Photo by Elinor Shelp-Peck

One might often find themself looking at the Meredith social media pages, wondering how they decide what to post and when. This year it has been especially vital to know, with the Black Lives Matter movement, COVID-19 response and the current political climate all influencing the content Meredith posts. The Meredith Herald had the opportunity to interview Melyssa Allen, Meredith’s News Director, to ask her about these decisions.

The Marketing Department includes the social media team, managed by Melyssa Allen. The team has six members, including herself, who are responsible for sharing Meredith news and information, admissions details, announcements about events and some fun content through their posts, videos and photos. Allen is usually the one who posts on their accounts, but oftentimes the social media team shares the responsibility for creating content that can be seen on Meredith social media pages. A couple of years ago they took on the responsibility for Meredith’s admissions social media presence as well, so a member of the admissions staff is also on their team.

As the News Director, Allen wanted to stress that she is posting on behalf of the college and not herself, stating that “we try to have a professional but approachable tone on our pages.” She also said that her job is quite varied. “In addition to managing social media, which includes planning, posting, and monitoring our Instagram, Facebook, Twitter and LinkedIn accounts, my job as News Director includes managing media relations and news writing,” she said. “Media relations means working with traditional news media to promote Meredith College initiatives and events. I also manage and write for the Headlines section of the Meredith website, serve as co-managing editor of Meredith Magazine and edit Meredith newsletters, including our employee newsletter. Whether on social media, our website or in our publications, my job is to communicate news about Meredith College with all audiences, including the general public. Our primary audiences are our students, faculty/staff, prospective students and alumnae.”

Crisis communication at Meredith is usually managed by Meredith’s MC Alert system, but they do use social media to supplement that information. Allen gave the example of a snow day: “In the case of closings because of snow or other weather conditions, those initial messages would go out from MC Alert and the same information would be repeated on our social media channels to make sure more of our audience received it.”

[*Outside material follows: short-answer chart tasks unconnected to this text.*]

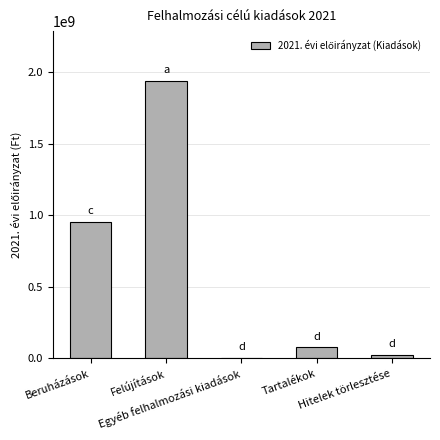

What is the maximum value shown in the chart?

1937133552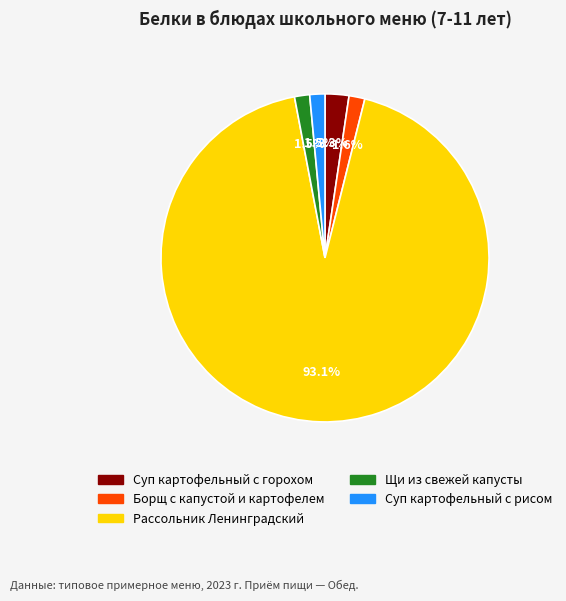

What percentage is the Рассольник Ленинградский slice, to the nearest percent?

93%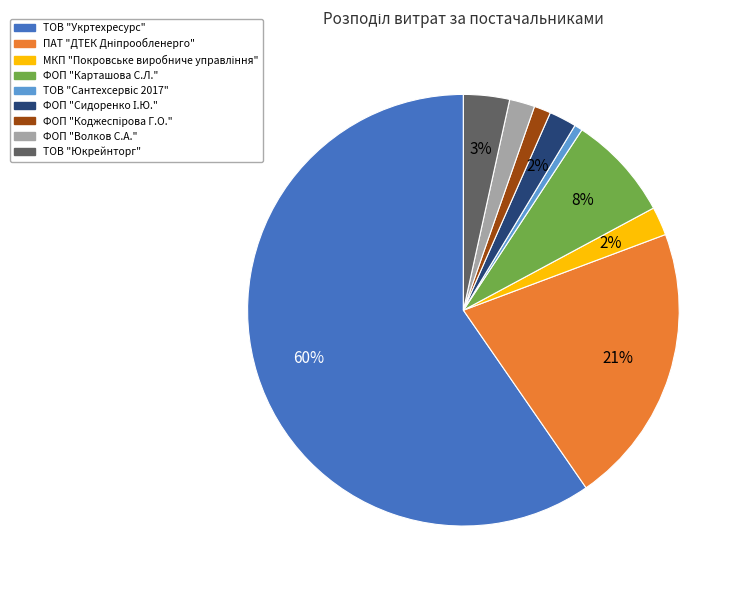

Is there a majority slice in this chart?

Yes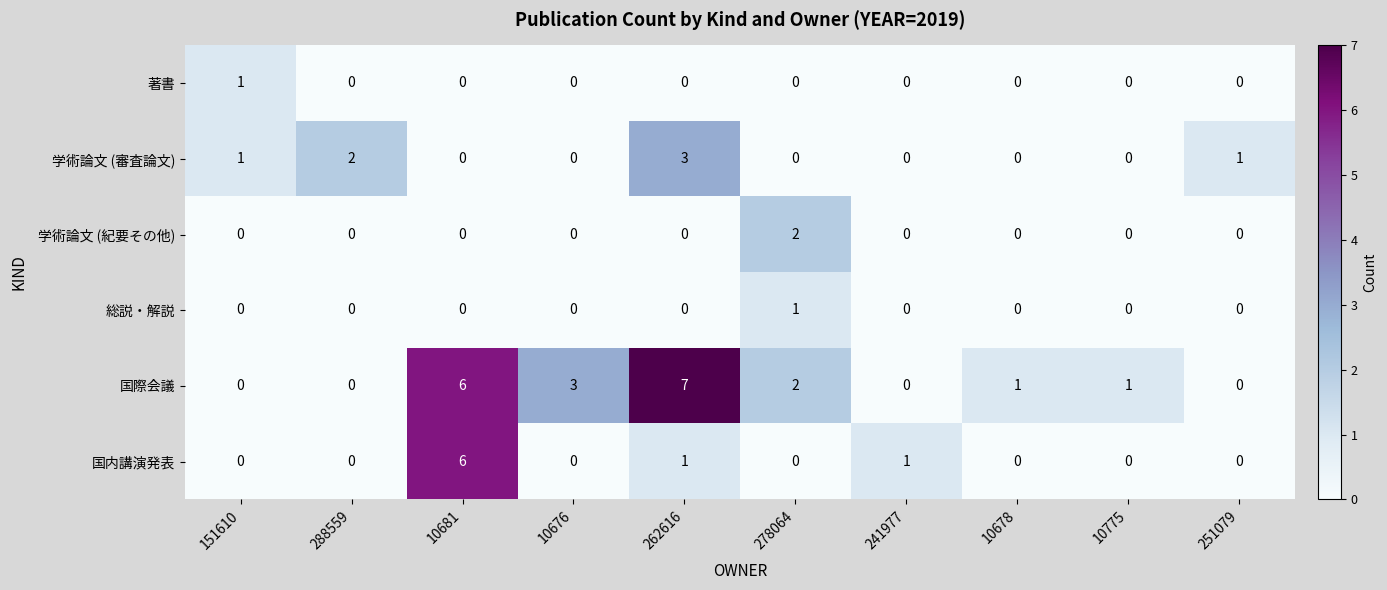

What is the sum of the 国際会議 values at 262616 and 288559?

7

This year, the social media team has been working diligently to include Meredith’s college-wide initiative on anti-racism throughout all of their pages. They try to use their social media to make sure the community is aware of the work the college is doing.

Much of the information posted on social media can also be found through email or the website. Allen states that “social media is a space that we’ve used to remind everyone of the ‘three Ws,’ including through a campaign we did featuring campus community members in face coverings and with a quote about why they wear their masks.”

When asked what ethical issues they have faced as a marketing department, Allen said, “The most important ethical issue is making sure what is posted is true. This hasn’t been an issue at Meredith, but it is something that I consider as a social media professional.” Since she considers social media to be a part of marketing at Meredith, they always want to consider in what context they are sharing content. By posting photos of real Meredith students, they are showing what is possible when pursuing a degree at Meredith.